Творец, художник, гений – маргинал, вываливающийся и выпадающий, если не выдирающийся из здесь и сейчас, личность вне пространства и вне времени, а точнее – личность в абсолютном пространстве и в абсолютном времени бытия. Это Одинокий Человек, стоящий перед лицом предельных границ человеческого бытия, перед лицом Вечности, Вселенной, Смерти, Свободы, Бога.
Политический контекст, личная неустроенность и страдания способствуют осмыслению и переосмыслению человеком мира и своего места в нем. Но конечным полем творчества – несомненно трагическим – является не фон, не среда, не условия, а человеческая душа.
«Это не берется человеком, это ему дается. Природа этого дара или проклятия не ясна и непонятна. У меня много замечательно умных, тонких, мудрых друзей – но им просто не дано вот этого: выходить на сцену, или писать книги, или снимать кино… Будь они хоть кладезь знания. А выходит какой-нибудь пацан, который не знает ничего, кроме того, что ему больно и что больно еще кому-то, и кричит от этой боли… И приходит вера. Спроси, какое у него право на это?»[126]
.Творчество и гениальность не от технического мастерства и даже не от способности воплотить замысел. Эти качества рационалистичны именно в «техническом» плане. В плане технологической рациональности гений вполне может быть злодеем, там он – лишь мера умения, эффективности. Овладев умением – становятся гениями. Это путь пушкинского Сальери – поверить алгеброй гармонию. Без союза с Люцифером этот путь не пройти. Недаром в западноевропейской культуре тема гения и творчества столь фаустовская, сатанински-мефистофельская. Гетевский Фауст, Адриан Леверкюн Т. Манна, Сальери – гении одного ряда. Сатанизм, насилие, убийство – ничтоженье самозванством довлеют в них.
Другой ряд и другой путь – гений пушкинского Моцарта. Это мир не «техне», а «космоса»: сопричастность гармоничному целому мира, ответственное не-алиби-в-бытии, не то что осознание, а переживание своего призвания и избранничества, естественная, если не инстинктивная связь с природными стихиями, противоположная рассудочному прагматизму.

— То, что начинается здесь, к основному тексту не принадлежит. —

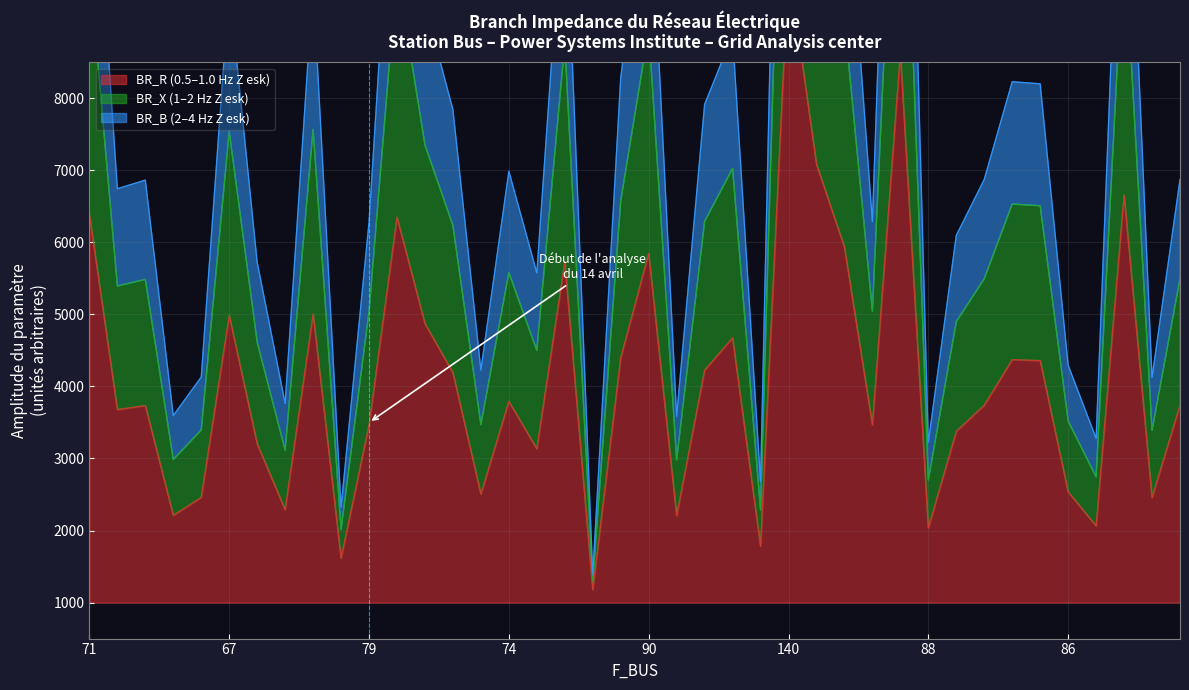

How many lines are shown in the chart?

3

Гений – сын естества и естественности – не искусной искусственности. Он пантеистичен, светел и щедр. Он – воплощение добра, гармонии и Абсолюта. Как пушкинский Моцарт. «Гений и злодейство – две вещи несовместные», потому как происходят из разных миров. Несовместимы сами эти миры. Гениальность – не мера и степень. Это качество. Трещина в бытии проходит через сердце поэта, и он работой своей души, своего разума восстанавливает утраченную гармонию мира. «Технологический» гений не может не быть убийцей, причем убийцей целого, Абсолюта. Гений это иное качество, чем способности, талант, умение, квалификация, мастерство. Это единство с творящей целостностью мира не может не быть нравственным, противостоящим уничтожению и злодейству.
Творец всегда творец, а самозванец всегда самозванец. Это уже проблемы общества – распознать кто есть кто, и время действительно расставляет все на свои места – бывший в глазах современников умалишенный или преступник осознаются гениями, а соблазнившие других, целые народы, самозванцы судятся судом истории. Но, повторяю, это проблемы общества. Сами они от этого не меняются. Надо просто учиться их распознавать. Самозванец всегда видит себя воплощенной целью, а других – средством. Творец же, склонный в себе видеть средство, предпочитает экспериментировать над самим собой, но не навредить другим. Первый прокламирует великое добро, оправдываясь им, второй – извиняется за причиняемое другим по возможности малое зло.
В политике свободное демократическое общество давно уже выработало защиту и иммунитет против самозванцев. В XX веке начала осознаваться необходимость защиты от самозванцев в науке и технике. Похоже, однако, что само научно-техническое творчество задает эти границы и барьеры в виде все больших затрат и средств, предполагаемых научно-техническим прогрессом; и естественным образом возникает вопрос о приоритетах, критериях и выборе. Нынешние наука и техника уже не могут развиваться спонтанно, по воле своих творцов, они становятся все менее самодостаточными и все более зависимыми от предпочтений, а это уже дело человеческое – не внечеловеческого абстрактного разума, а именно человеческого, обыденного, здравого, сердечного, чувствующего границу добра и зла как границу дисгармонии бытия.